In four patients suspected of Parkinson’s disease, we found a sertraline-induced significant dose-dependent reduction of [18F]FE-PE2I SBR in caudate nucleus that has not previously been described. The findings are in line with sertraline’s known high binding affinity for the DaT and may possess clinical implications due to the rather frequent use of sertraline. Thus, possible sertraline medication must be kept in mind when interpreting [18F]FE-PE2I PET scans. Other SSRIs have much lower affinity for DaT and should not influence DaT imaging. It is not known to what degree these findings are transferable to other radiolabelled DaT tracers, as [123I]FP-CIT show increased SBR during SSRI treatment [15]. Thus, we do not know how [123I]FP-CIT SPECT is influenced by sertraline.

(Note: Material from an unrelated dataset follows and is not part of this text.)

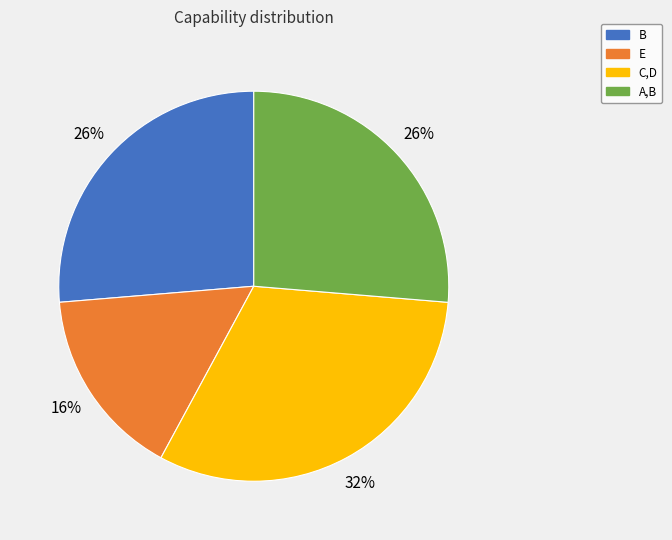

True or false: B accounts for 17% of the total.

False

PET tracers targeting the dopamine synthesis, e.g. [18F]FDOPA or vesicular monoamine transporter, [18F]FP-DTBZ, should not be susceptible to sertraline. Optimally, sertraline should be discontinued before [18F]FE-PE2I PET, but the risk of a discontinuation syndrome with flu-like symptoms, imbalance, strange skin sensations, hyperarousal, and insomnia needs to be kept in mind [16, 17].

The SBR reduction induced by sertraline is in the order of magnitude of daily treatment with 100 mg Modafinil (normal dose for elderly patients), which is known to reduce DaT-activity.

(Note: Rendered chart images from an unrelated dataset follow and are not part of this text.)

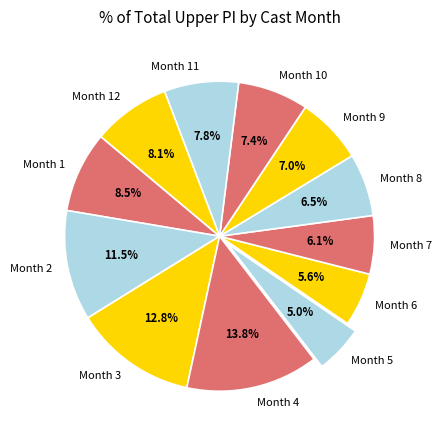

Is there any slice that represents more than half of the pie?

No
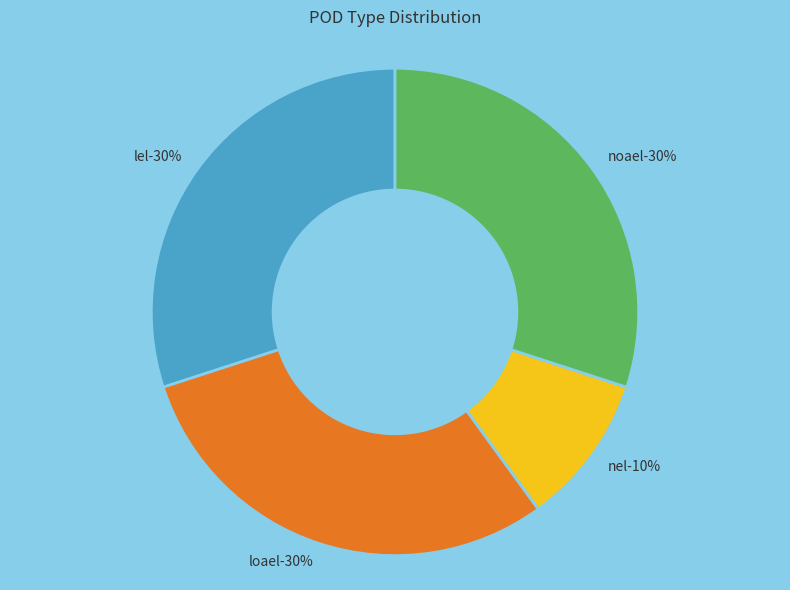

To the nearest percent, what is the difference between the largest and smallest slice percentages?

20%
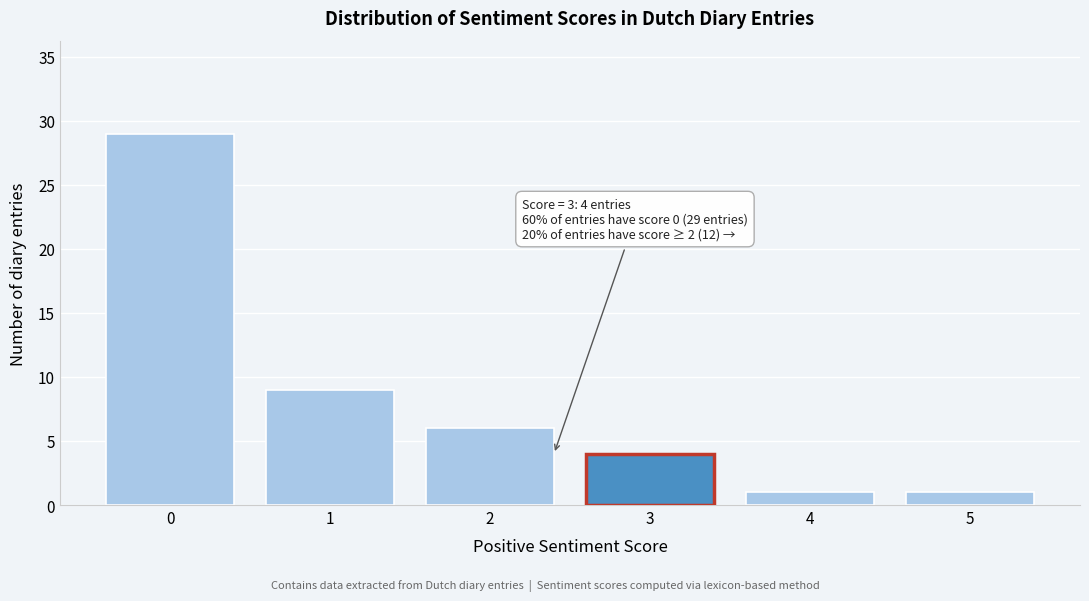

Reading right to left, what are all the values shown in this chart?

5=1	4=1	3=4	2=6	1=9	0=29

The magnitude of [18F]FE-PE2I reduction significantly influencing the interpretation of DaT imaging may be highly variable between patients as normal limits of striatal SBR are from 3 to 7 on our scanner system. We found that SBR is reduced by 0.38 for each increase in P-sertraline of 0.01 mg/mL. Thus, a 75-kg male taking 50 mg per day results in a SBR reduction of 0.32, while a 65-kg female is reduced by 0.44. Depending on bodyweight and gender, a dose of 50 mg may be acceptable if the reduction is kept in mind when interpreting the scan. Higher doses can be switched to another SSRI with low affinity for the DaT such as escitalopram [18]. Alternatively, only patients with equivocal scan results could be rescanned after a 5-day sertraline pause as most patients with neurodegenerative diseases affecting the dopamine system show a characteristic “neurodegenerative pattern”. Such patterns including reduced binding in the posterior putamen or sometimes striking left–right asymmetry are not expected with pharmacological DaT blockade, where the entire striatum shows more globally and homogeneously reduced binding.

There are limitations to the study, including the sample size. However, the dose-dependent decrease in all subjects combined with sertraline’s high affinity for DaT supports the influence of sertraline for [18F]FE-PE2I PET imaging. Further, [18F]FE-PE2I PET has previously been shown to have good test–retest reproducibility [19, 20] supporting that the present results are trustworthy. All patients had a number of comorbidities, which may have influenced the results. Further, only patients with equivocal scan results were rescanned as the study was performed in a clinical setting. And a number of patients who despite of sertraline usage still showed marked asymmetry due to Parkinson’s disease may not even have been identified.

The biological half-life of sertraline is highly variable and discontinuation for five days may not be sufficient in all cases, and remaining sertraline in plasma or receptor bound may still be interfering with the second [18F]FE-PE2I PET. Furthermore, the major metabolite of sertraline, N-desmethyl-sertraline, has a half-life of 60–70 h and a low KD for DaT at 129 nM [9, 14]. Thus, our findings may have underestimated the blocking effect of sertraline. The present study cannot robustly determine a cut-off value for daily sertraline ingestion or determine the optimal length for discontinuation. The suggested cut-off of 50 mg and 5-day sertraline pause is a rough estimate, and a prospective dose response study is warranted.

In conclusion, the significant dose-dependent reduction of [18F]FE-PE2I uptake in sertraline-treated patients should be taken into account in future [18F]FE-PE2I PET imaging.